A ring on the outside edge of the lenses features distracting distortions and blurring. I’d estimate, very roughly, the ring comprises maybe 10 percent the total field of view of the optics. Meanwhile, the lenses Meta introduced on Quest Pro remain the market leader in edge to edge clarity. I’d prefer Meta’s clearer lenses for general purpose VR usage with content that’s ideally experienced in, say, 30 minute to hour-long chunks. Going into VR for an hour or two though? Then I’d think about going in Beyond first, but not without battling with myself.

That’s because Beyond’s lenses also catch internal reflections in high contrast scenes. In the scene I described at the outset of this writeup, for instance, there were reflections flickering believably along the seats in the bottom-third of my vision, but mixed in next to them were unnatural reflections as well where bright areas of the theater screen were caught by the lenses in ghostly ways that scream “this isn’t a real theater”. Altogether, this means the sweet spot of maximum clarity at the center of Beyond’s optics are wide enough to center a large-format cinema screen in the sweet spot — exactly the use case Bigscreen is ideal for. So you can watch a movie or TV show stretching out in front of you with minimal distortion across the entire width of the landscape frame. Anytime your eyes wander away from the frame, however, you’ll be reminded by the lenses’ distracting imperfections that you’re not actually in a real theater.

We also experienced a loud buzzing noise from time-to-time caused by Beyond’s fans. Bigscreen is aware of the issue and recommends resetting the magnetic face cushion to make it go away.


Since 2014, Bigcreen has been the underdog of the VR market as it independently chips away at the software experience of watching traditional movie and TV content with others in VR. It’s a core use case for headsets that tech giants like Meta and Apple are throwing untold resources at building out and dominating. Bigscreen, meanwhile, has been operating with a fraction of the tech giants funding and is now shipping hardware that makes bold choices toward comfort-driven personalization rather than mass market share.

Supporting the underdog is hardly a compelling reason to spend $1000 on an imperfect first hardware offering from a startup.
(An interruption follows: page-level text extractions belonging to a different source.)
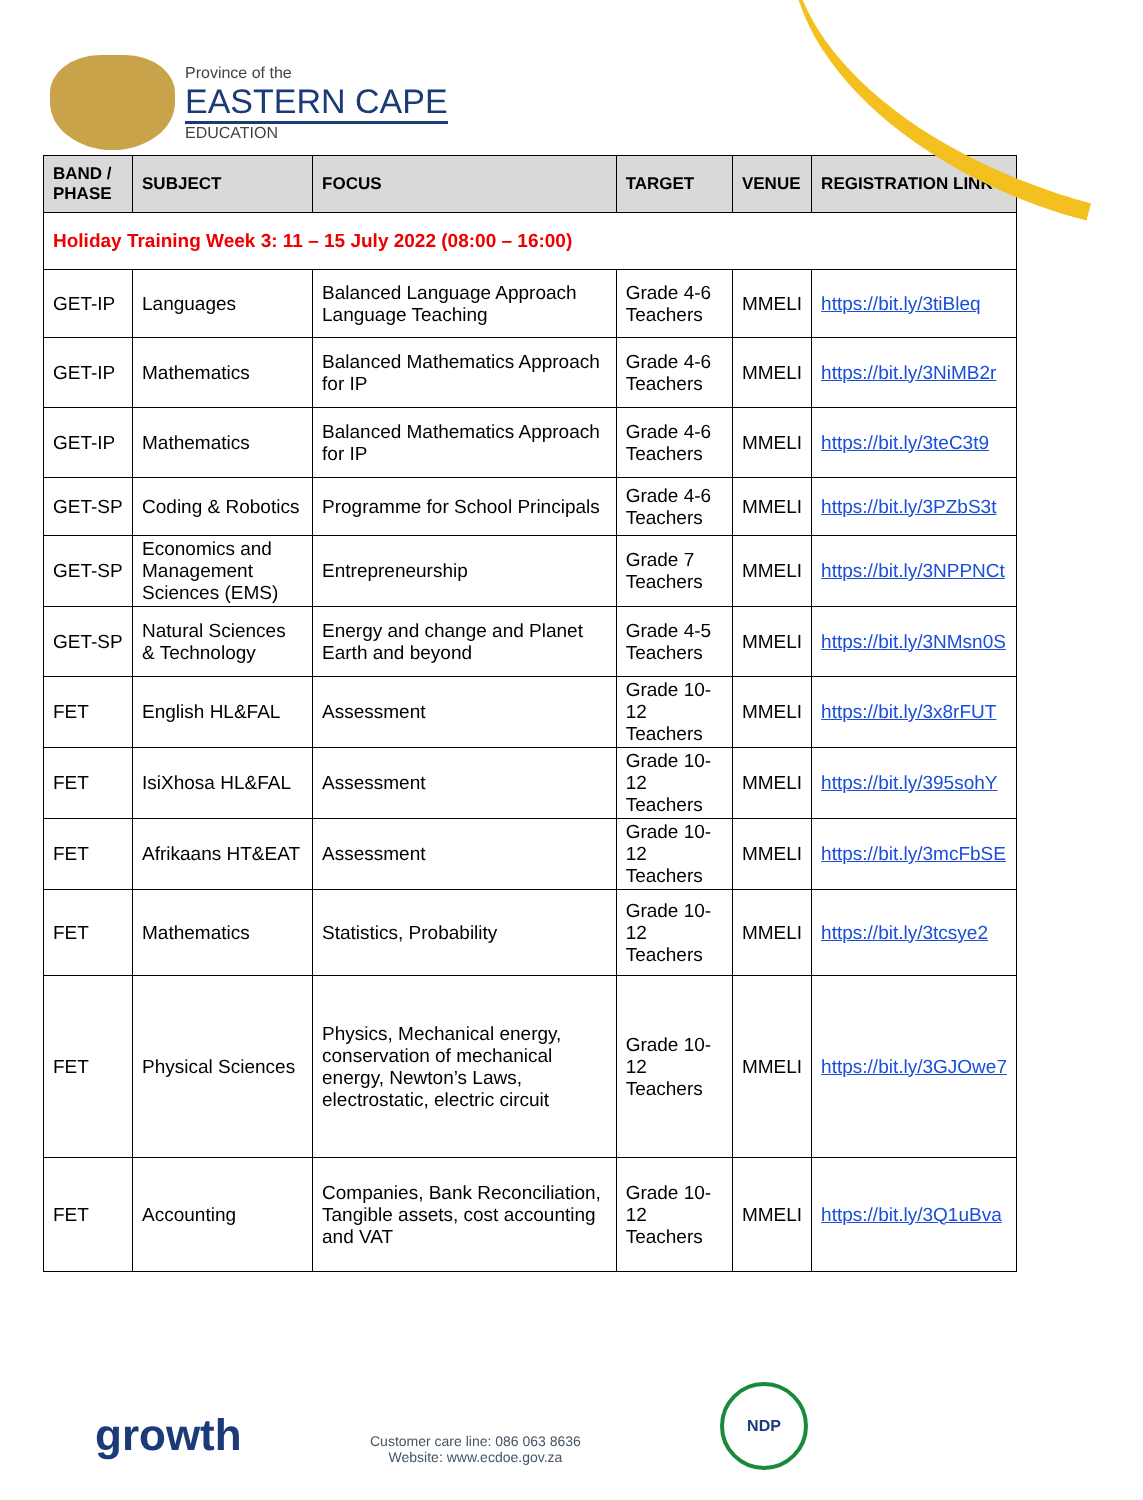Province of the
EASTERN CAPE
EDUCATION
| BAND / PHASE | SUBJECT | FOCUS | TARGET | VENUE | REGISTRATION LINK |
| --- | --- | --- | --- | --- | --- |
| Holiday Training Week 3: 11 – 15 July 2022 (08:00 – 16:00) | | | | | |
| GET-IP | Languages | Balanced Language Approach Language Teaching | Grade 4-6 Teachers | MMELI | https://bit.ly/3tiBleq |
| GET-IP | Mathematics | Balanced Mathematics Approach for IP | Grade 4-6 Teachers | MMELI | https://bit.ly/3NiMB2r |
| GET-IP | Mathematics | Balanced Mathematics Approach for IP | Grade 4-6 Teachers | MMELI | https://bit.ly/3teC3t9 |
| GET-SP | Coding & Robotics | Programme for School Principals | Grade 4-6 Teachers | MMELI | https://bit.ly/3PZbS3t |
| GET-SP | Economics and Management Sciences (EMS) | Entrepreneurship | Grade 7 Teachers | MMELI | https://bit.ly/3NPPNCt |
| GET-SP | Natural Sciences & Technology | Energy and change and Planet Earth and beyond | Grade 4-5 Teachers | MMELI | https://bit.ly/3NMsn0S |
| FET | English HL&FAL | Assessment | Grade 10-12 Teachers | MMELI | https://bit.ly/3x8rFUT |
| FET | IsiXhosa HL&FAL | Assessment | Grade 10-12 Teachers | MMELI | https://bit.ly/395sohY |
| FET | Afrikaans HT&EAT | Assessment | Grade 10-12 Teachers | MMELI | https://bit.ly/3mcFbSE |
| FET | Mathematics | Statistics, Probability | Grade 10-12 Teachers | MMELI | https://bit.ly/3tcsye2 |
| FET | Physical Sciences | Physics, Mechanical energy, conservation of mechanical energy, Newton’s Laws, electrostatic, electric circuit | Grade 10-12 Teachers | MMELI | https://bit.ly/3GJOwe7 |
| FET | Accounting | Companies, Bank Reconciliation, Tangible assets, cost accounting and VAT | Grade 10-12 Teachers | MMELI | https://bit.ly/3Q1uBva |
growth
Customer care line: 086 063 8636
Website: www.ecdoe.gov.za
NDP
Still, it’s worth recognizing the role Bigscreen is playing in pushing back at Apple’s luxury-first approach or Meta’s effort to expand the market for its products by lowering the minimum age for use.

Bigscreen Beyond is made by VR enthusiasts for VR enthusiasts and, even imperfect, its existence provides a tantalizing tease of the future. Bigscreen has shown it can continue to iterate and improve its product over time, and its trade-offs should at the very least have your interest even if you’re not ready to give the company your dollars just yet.